Idan Ofer-controlled Cool Company is looking to fix an LNG carrier newbuilding and two 2024-redelivering vessels in a market that it sees as leaning towards multi-year and long-term deals.

In a first-quarter results statement on Wednesday, the company pointed to its recently announced 14-year charter agreement for one of its two LNG newbuildings, set to be delivered in late 2024, to Gail (India) and said that this deal sets “a strong precedent” for the second vessel, adding that discussions with potential charterers are ongoing.

“CoolCo is also developing leads for its other two vessels redelivering in the second half of 2024,” the company said, explaining that both ships are slated for upgrades during their scheduled dry-dockings in the first half of 2025.

Company chief executive Richard Tyrrell said: “Our next available vessels are well spaced and do not come open before the second half of 2024, when the market is anticipated to be in a seasonal upswing.”

He added that CoolCo expects to see longer voyage distances in the second half of 2024 as greater volumes of LNG head east.

Tyrrell said the 14-year long-term charter to Gail (India) takes CoolCo’s firm revenue backlog to more than $1.2bn and total revenue backlog, including extensions, to almost $1.9bn as of 31 March 2024.
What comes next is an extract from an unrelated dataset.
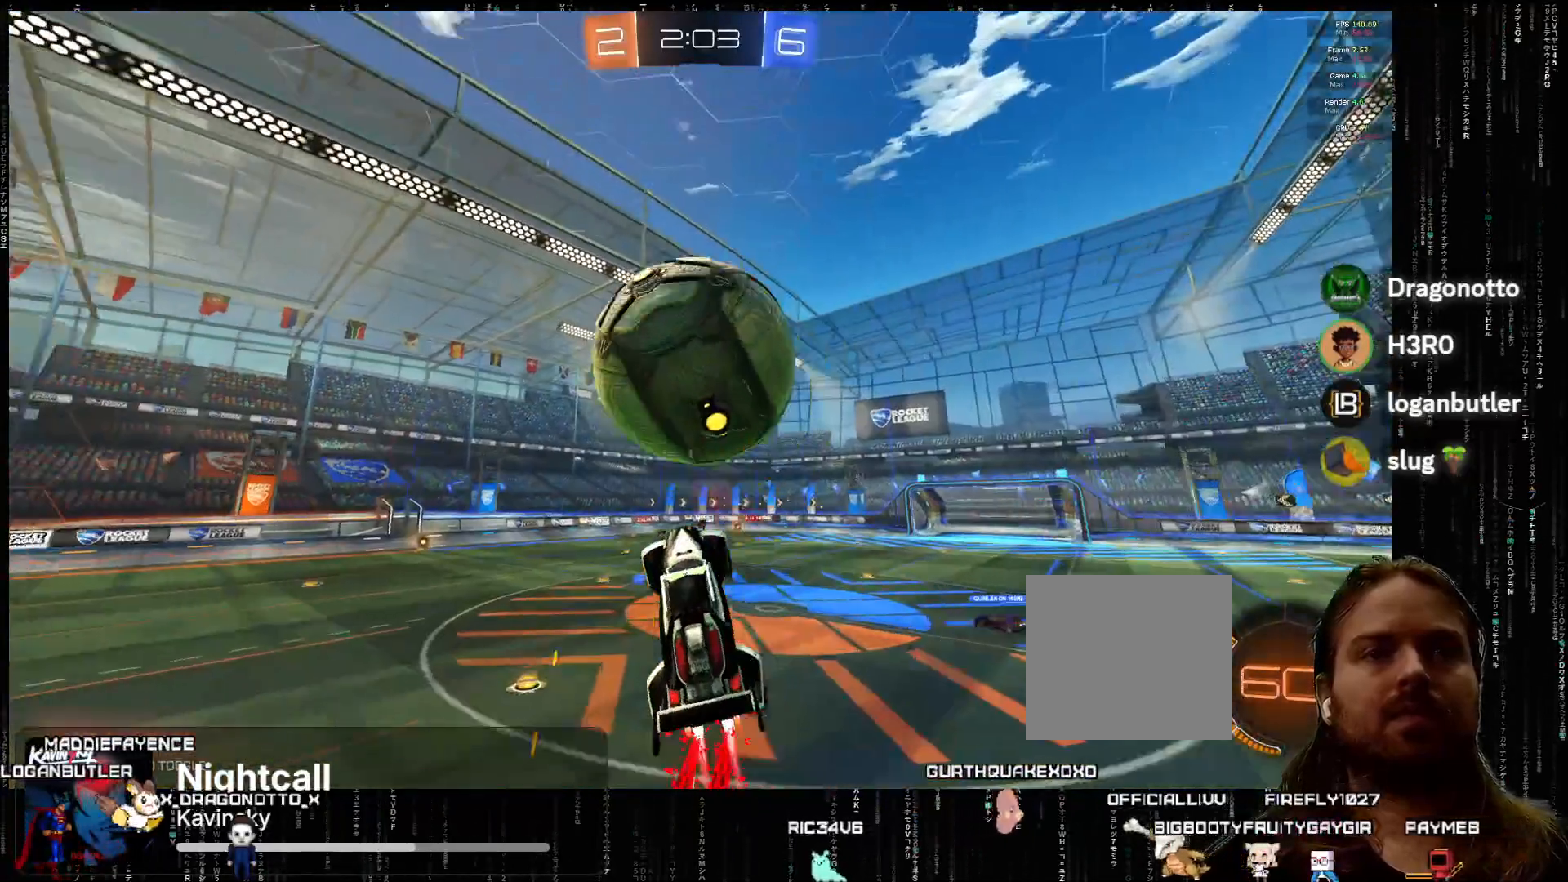
{"buttons": ["A", "R2"], "left_stick": "left", "events": [[67, "left_stick", "left"], [167, "A", "up"], [350, "left_stick", "center"], [417, "A", "down"], [483, "left_stick", "left"]]}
He said this “underscores the significant gap between the prevailing spot market and the long-term employment prospects for the high-quality, fuel-efficient LNG carriers”.

CoolCo said: “In the near term, the spot LNG carrier market is likely to remain substantially detached from prospects for either multi-year secondhand employment or very long-term charters for newbuilds,” citing buoyed charterer comfort levels and delays to new liquefaction start-ups.

“Current prevailing spot rates are more indicative of a market in a holding pattern than a longer-term call on overall market direction.”

Tyrrell said: “The first quarter was a transitional quarter for both the market and CoolCo after the winter season in the northern hemisphere ended early and two of CoolCo’s vessels delivered into new charters.”

He said that while one of CoolCo’s 13 LNG carriers delivered into a higher rate charter, the other was off-hire for “a handful of days” before delivery.

Coupled with lower rates on its single variable-rate contract, this led to a decrease in the company’s overall fleet first-quarter time charter equivalent earnings, averaging $77,200 per day, compared to $87,300 in the previous three months and $83,700 in the comparable period a year ago.

CoolCo’s first-quarter net income almost halved to $36.8m from $70.1m in the same period of 2023.

Operating revenue for the three months from January to March 2024 slipped to $88.1m from $98.7m in the comparable quarter a year earlier, mainly due to a scheduled dry-docking and lower returns.

The company boasted a first-quarter fleet utilisation of 95%, down slightly on the 97% logged for the last three months of 2023.

CoolCo said this primarily reflected 51 offhire days for its 160,000-cbm Kool Husky (built 2014) before it started a new charter in early March.

The company had no scheduled dry-dockings during the quarter. One vessel has started its dry-docking in the second quarter, with a further three LNG carriers due to begin theirs in the July to September period.

CoolCo said the average cost of these dry-dockings is around $6.5m per vessel, with the ship offhire for up to 30 days.

It added that one of the dry-dockings for the Kool Husky, which is scheduled for the third quarter, will include a vessel upgrade to the company’s LNGe specification, adding a further $15m in costs and an additional 20 days offhire.